# Show in Finder has stopped to work



## Karayuschij (Jan 7, 2013)

Some days ago the "Show in Finder" command has stopped to work (LR 4.1)

I have made the upgrade to LR 4.3 and nothing has changed…
Something really magic…… :(

Does not show files or folders…

Some ideas?
Thanks


----------



## clee01l (Jan 7, 2013)

Are you saying the menu item has disappeared or clicking on the "Show in Finder" does not work?  I've no issues on my 4.3 install.


----------



## wilderw (Jan 7, 2013)

In my experience Show in Finder (in other applications) will cease to work - if Finder has been relaunched. Normally it runs all the time.
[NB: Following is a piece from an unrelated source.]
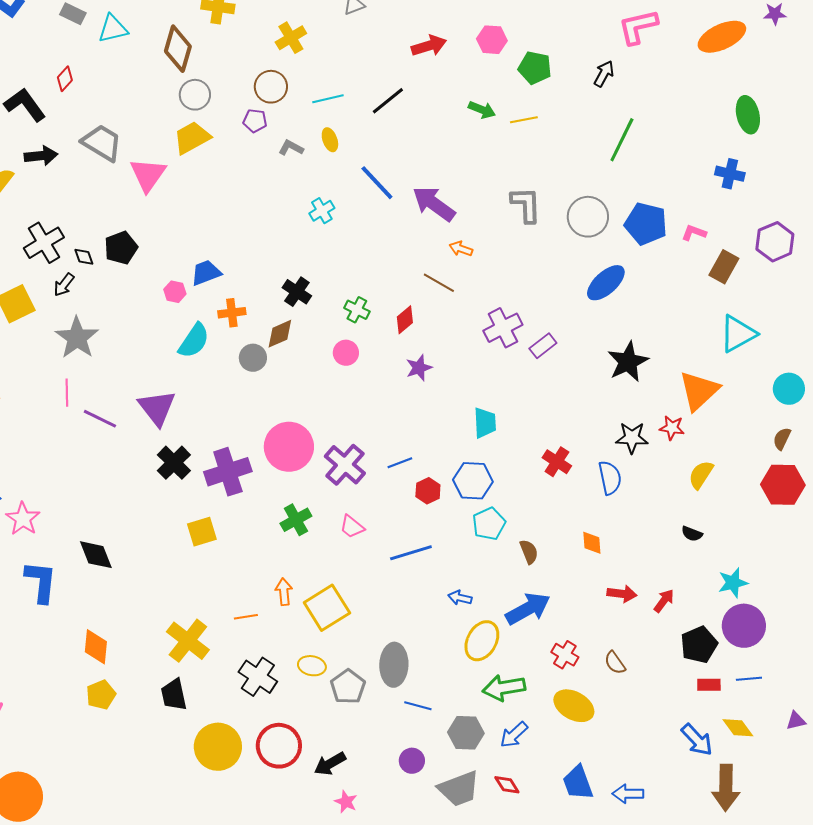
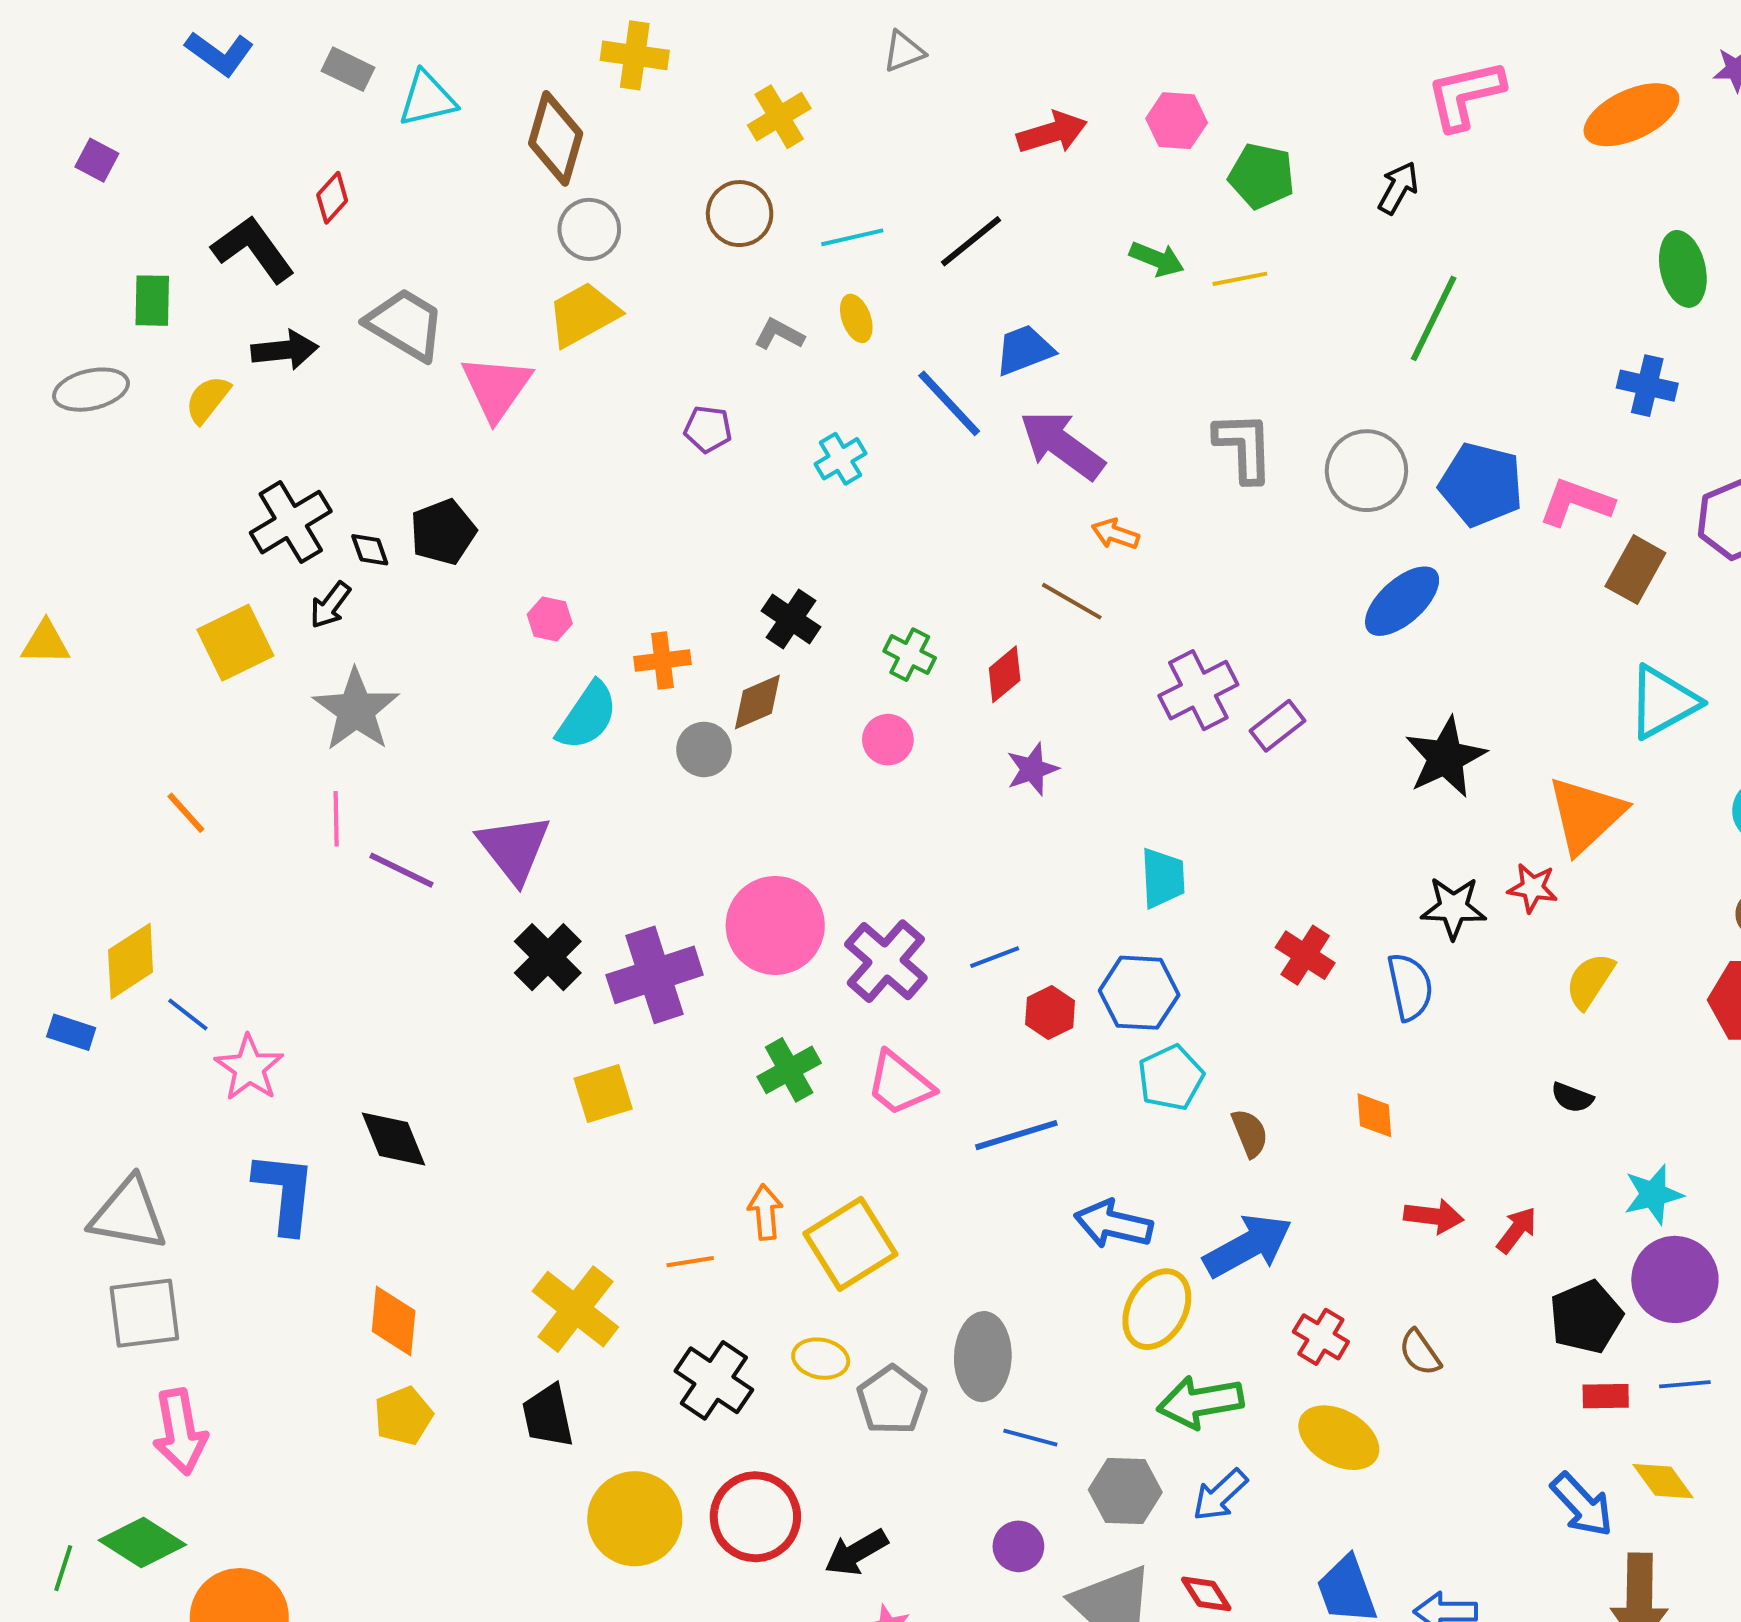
purple pentagon: (255, 121) -> (708, 429), moved
pink L-shape: (694, 233) -> (1576, 502), size x1.5
blue trapezoid: (206, 273) -> (1024, 350), moved
pink trapezoid: (352, 527) -> (900, 1084), size x1.4
blue arrow: (460, 598) -> (1113, 1224), size x1.6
Suggest you restart your MAC and see if the capability returns.


----------



## Karayuschij (Jan 8, 2013)

Restart the Mac don't help.

It is a known 10.8.2 bug (thank you Apple!!!)

The solution here:
http://d43.me/blog/1511/show-in-finder-not-working-in-mountain-lion/

Thank cletus and wilderw you for your answers.

(No Cletus, it does not disappear, but it just stop to work.)


----------



## Victoria Bampton (Jan 8, 2013)

Thanks for posting the solution.


----------



## Karayuschij (Jan 9, 2013)

You're welcome Victoria!

I think that it is normal to post the solution to a problem that you had, if you have found the solution yourself, as it can be useful for other users


----------



## Kiwigeoff (Jan 9, 2013)

Karayuschij said:


> You're welcome Victoria!
> 
> I think that it is normal to post the solution to a problem that you had, if you have found the solution yourself, as it can be useful for other users



That is most kind an appreciated!!


----------